Los Angeles wielu osobom kojarzy się z luksusowymi willami. Zagraniczne media wielokrotnie spekulowały już, na jaką posiadłość zdecydują się Meghan Markle i książę Harry. Swego czasu mówiono nawet o domu wynajmowanym wcześniej przez Kylie Jenner. Jak donosi Daily Mail, rodzice Archiego zamieszkali w willi, która należy do aktora Tylera Perry'ego. Nieruchomość jest warta 18 milionów dolarów i jak można się domyślać, opływa w luksusy. Jednym z nich jest ogromny basen. W domu znajduje się osiem sypialni i aż 12 łazienek. Posiadłość leży na terenie strzeżonego osiedla w dzielnicy Beverly Hills.
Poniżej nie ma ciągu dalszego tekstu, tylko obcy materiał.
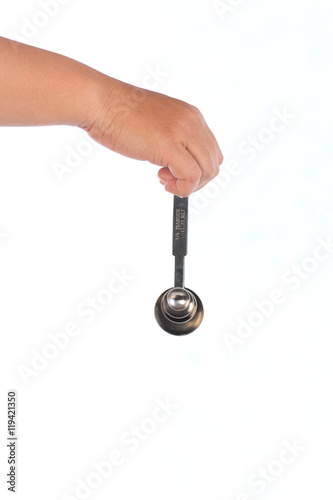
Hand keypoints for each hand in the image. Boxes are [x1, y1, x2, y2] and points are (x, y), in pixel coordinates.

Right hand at [84, 77, 222, 196]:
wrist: (100, 102)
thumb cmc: (119, 114)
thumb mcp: (157, 124)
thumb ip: (173, 138)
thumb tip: (176, 163)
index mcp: (191, 115)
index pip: (211, 151)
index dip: (197, 168)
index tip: (176, 172)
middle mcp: (192, 121)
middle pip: (213, 163)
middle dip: (195, 180)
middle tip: (170, 179)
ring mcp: (183, 132)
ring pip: (207, 171)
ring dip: (188, 185)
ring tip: (164, 179)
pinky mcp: (170, 145)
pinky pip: (191, 176)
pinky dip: (182, 188)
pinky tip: (164, 182)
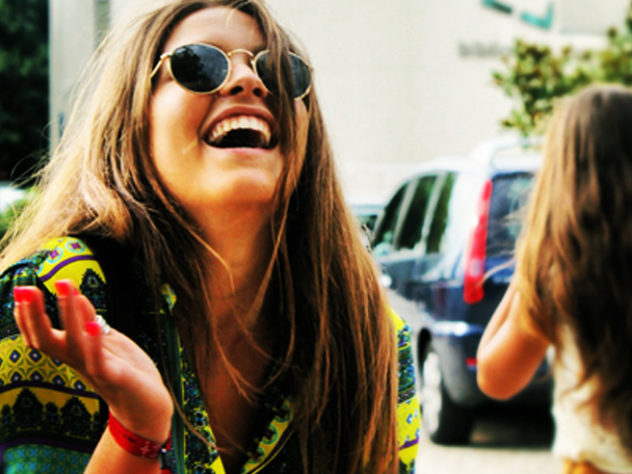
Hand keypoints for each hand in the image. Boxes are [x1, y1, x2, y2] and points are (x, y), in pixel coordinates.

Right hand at [13, 280, 172, 443]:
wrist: (146, 404)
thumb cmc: (125, 369)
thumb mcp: (106, 340)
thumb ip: (90, 322)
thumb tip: (78, 296)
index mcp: (73, 353)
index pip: (41, 337)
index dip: (27, 318)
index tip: (20, 292)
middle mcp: (77, 361)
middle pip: (46, 341)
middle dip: (33, 315)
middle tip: (23, 289)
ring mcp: (94, 369)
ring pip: (74, 344)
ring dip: (69, 313)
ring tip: (65, 285)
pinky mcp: (114, 377)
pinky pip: (99, 361)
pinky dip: (94, 343)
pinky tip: (92, 324)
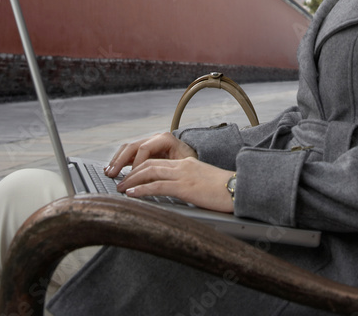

Co ciekawe, nie ma żadnej informacji o tym, żeby Tyler Perry sprzedał swoją willę. Meghan Markle i książę Harry muszą więc wynajmować posiadłość lub być gośćmi aktora. Internautów zaskoczyła znajomość byłej książęcej pary z 50-letnim gwiazdorem. W sieci na próżno szukać ich wspólnych zdjęć. Niektóre media twierdzą, że Meghan i Harry poznali się z Tylerem przez wspólną znajomą - Oprah Winfrey. Dodajmy, że ich sąsiadami są obecnie między innymi Mark Wahlberg i Sylvester Stallone. Szybko zadomowili się w hollywoodzkim światku.